Division I-scouted players will be highlighted during the event, including McClurg and Metheny. Metheny has already signed with Bowling Green, while McClurg, who had committed to Niagara ahead of his senior season, has reopened his recruitment. Although there’s been no formal statement given, McClurg’s decision came on the heels of Niagara coach Patrick Beilein abruptly resigning two weeks before the Purple Eagles’ season-opener against Drexel. Beilein is the son of former West Virginia men’s basketball head coach and current Cleveland Cavaliers frontman John Beilein. Beilein coached the Mountaineers from 2002-2007, taking over the program from longtime coach Gale Catlett.
“We have an outstanding relationship with [McClurg’s and Metheny’s] families, and they’re two of the finest players that have come through Big Shots,” Schneider said. “They played for Big Shots Elite and won that state championship last year. We’ve known those two since they were 10 years old, and it’s been fun to see that the nucleus of K.J., Kaden and Michael Maumbe, grow up together.
“Kaden found a great fit with [Bowling Green coach] Michael Huger, who my dad actually recruited there. I think he found a great home. And K.J., after reopening his recruitment, has received interest with JMU and UMBC. They’re really interested in him.”
The talented group of schools has garnered plenty of attention from Division I programs that will be in attendance, including UMBC, JMU, VMI, Marshall and possibly WVU. Division II and III programs will also send scouts.
Other attending players worth noting are Poca guards Issac McKneely – a sophomore already offered by Marshall – and Noah Rittinger; Notre Dame sophomore Jaidyn West; Spring Valley seniors CJ Meredith and Sam Atkins; and players from Beckley Prep IJN who have Division I offers, according to Schneider.
“We love hosting events in West Virginia to bring national attention to the recruitment there. [The tip-off] is the first annual event we’re doing [in West Virginia],” Schneider said.
The event is open to the public, with tickets priced at $10 or $8 for students with a valid ID.
Big shots? Yes, really
Big Shots has produced a laundry list of collegiate and professional players, including current NBA Stars Khris Middleton, John Wall, Demarcus Cousins, Ja Morant, Zion Williamson, Jabari Parker, Karl Anthony Towns, Kemba Walker and Brandon Ingram, to name a few.

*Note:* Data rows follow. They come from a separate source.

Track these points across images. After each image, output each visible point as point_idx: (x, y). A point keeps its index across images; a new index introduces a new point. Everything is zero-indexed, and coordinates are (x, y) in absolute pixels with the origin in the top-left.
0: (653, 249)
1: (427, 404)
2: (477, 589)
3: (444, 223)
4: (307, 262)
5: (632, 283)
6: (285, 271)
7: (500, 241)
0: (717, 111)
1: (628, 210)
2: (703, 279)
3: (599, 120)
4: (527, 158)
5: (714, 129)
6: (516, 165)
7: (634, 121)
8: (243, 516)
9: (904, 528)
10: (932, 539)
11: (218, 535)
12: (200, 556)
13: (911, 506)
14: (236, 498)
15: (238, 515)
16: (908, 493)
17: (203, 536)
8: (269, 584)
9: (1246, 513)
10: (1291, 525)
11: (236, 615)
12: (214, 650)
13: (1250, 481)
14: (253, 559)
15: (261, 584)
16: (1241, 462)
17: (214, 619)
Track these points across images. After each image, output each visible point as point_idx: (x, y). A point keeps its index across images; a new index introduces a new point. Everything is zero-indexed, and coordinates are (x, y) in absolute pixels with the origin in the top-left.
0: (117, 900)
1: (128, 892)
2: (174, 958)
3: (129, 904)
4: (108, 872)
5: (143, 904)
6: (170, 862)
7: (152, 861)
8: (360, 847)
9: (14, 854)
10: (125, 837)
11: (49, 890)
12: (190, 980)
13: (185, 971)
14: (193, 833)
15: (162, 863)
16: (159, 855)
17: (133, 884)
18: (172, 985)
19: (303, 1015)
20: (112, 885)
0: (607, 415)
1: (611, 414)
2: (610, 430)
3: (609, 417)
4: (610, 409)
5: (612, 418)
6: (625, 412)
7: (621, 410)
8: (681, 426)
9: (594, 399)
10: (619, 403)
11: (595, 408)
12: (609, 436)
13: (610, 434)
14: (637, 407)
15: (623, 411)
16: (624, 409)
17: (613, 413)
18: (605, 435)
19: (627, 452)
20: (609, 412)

The successful AAU program is headquartered in Myrtle Beach, but its roots are purely West Virginian. Schneider’s father, Jeff Schneider, the CEO and President of Big Shots, grew up in the Clarksburg area and played for Washington Irving – now a middle school since the opening of Robert C. Byrd – where he won two state titles. From there, he went on to have a successful college career with Virginia Tech where he averaged 10.2 points and 2.4 assists. He was then drafted by the Houston Rockets before leaving the league to begin his coaching career.
“My father Jeff and I started Big Shots in 2006,” Schneider said. “We have a recruiting service for college coaches and we’ve also formed tournaments. We had 19 teams at our first event [in 2006], and now we have over 2,500 teams that play annually in Big Shots tournaments. We’ve been fortunate over the last 14 years to have over 13,000 players receive scholarships. We take pride that alumni are playing in college, internationally, [in the NBA] and are successful outside of basketball.”
His first 12 years as a coach were spent in assistant roles at VCU, VMI, BGSU, Tulsa and Washington State. He then got his first head coaching job in 1995 at Cal Poly where he spent six seasons. His college coaching career that took him East to West has greatly impacted how successful Big Shots has become, as Schneider has built a massive network within the basketball world.